Charlie and Hazaar are on a collision course with destiny. If they make it out alive, can they believe in their love once again?

REVIEW
Before you dive into this book, I suggest you take a deep breath. And make sure you have a box of Kleenex near you. You’ll be reaching for it every few pages.

Don’t say I didn’t warn you!

Nightingale is a novel that defies labels. Other than “lesbian fiction”, it’s hard to place it in one solid genre.  It’s even difficult to define the characters as being one over the other, or one and not the other. Before I got down to reading the book, I was afraid that the story would be along the same vein as the movie, Not Without My Daughter. Thankfully, I was mistaken. The approach that Andrea Bramhall took with Nightingale is very different from the approach that David Rintels took for the screenplay, Not Without My Daughter.
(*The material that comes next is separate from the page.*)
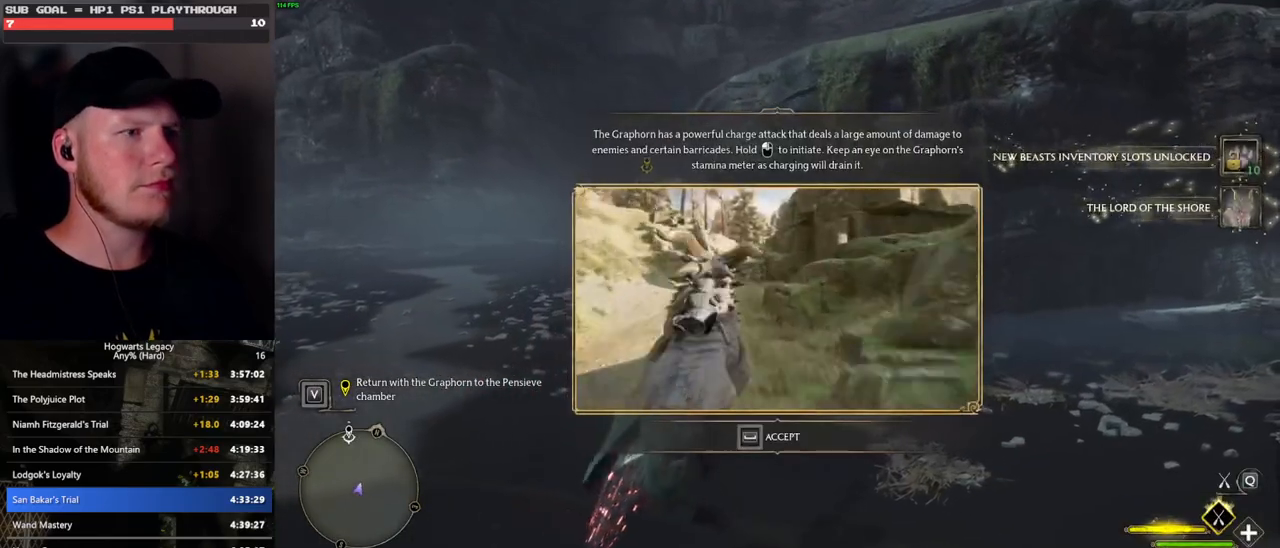
{"keys": ["space"], "mouse": [], "events": [[33, "space", "down"]]}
In Not Without My Daughter, it’s very clear who the enemy is. The enemy is a domineering Muslim man who tricks his wife into following him into a country that is hostile towards Americans. It’s a place with a vastly different set of ethics and cultural values, where the mother/protagonist has absolutely no power and no rights as a woman. The message that the movie is asserting about Muslim men and Iranian society is disturbing, and though it is based on a true story, the screen-play aggressively pursues a storyline that is very black and white and doesn’t give any screen-time or credit to Muslim characters that didn’t fit the enemy archetype. I guess there’s only so much you can fit into two hours?

It made me appreciate Nightingale that much more. The author of this novel offered a balance perspective without making derogatory assertions of those who follow the Islamic faith. She was still able to bring awareness to the readers that these types of political and power struggles do exist around the world today, and that as women, we are still greatly impacted and vulnerable. As lesbian women, we are constantly stigmatized and marginalized. Our voices are often unheard and our stories are buried. Nightingale gives a voice to a very real and plausible situation that each of us could be faced with and what could potentially happen in the aftermath if we decide to choose duty before love.

Ultimately, this is a book about hope and enduring love. This is not just a love story between two women, but between two souls searching and reaching for each other even during their darkest hour. It is about women who are victims of circumstances that are beyond their control. Hazaar and Charlie surpass almost-impossible challenges they are faced with and in the end, find their way back to each other. Personally, Nightingale is one of my top ten. This book will leave you with a lasting impression and it’s a powerful love story that’s worth every second spent reading it.

SOUNDTRACK
1. Norah Jones – Nightingale
2. Roberta Flack – The First Time Ever I Saw Your Face
3. Death Cab for Cutie – I Will Follow You into the Dark
4. Adele – One and Only
5. Eva Cassidy – Autumn Leaves
6. The Dunwells – Communicate
7. Alicia Keys – Like You’ll Never See Me Again
8. Damien Rice – The Blower’s Daughter
9. John Mayer – War of My Life
10. Norah Jones – Come Away With Me

CHEERS!
This book would be best read with a cup of Earl Grey tea. Drinking booze with this book will make you an emo drunk, and no one likes emo drunks.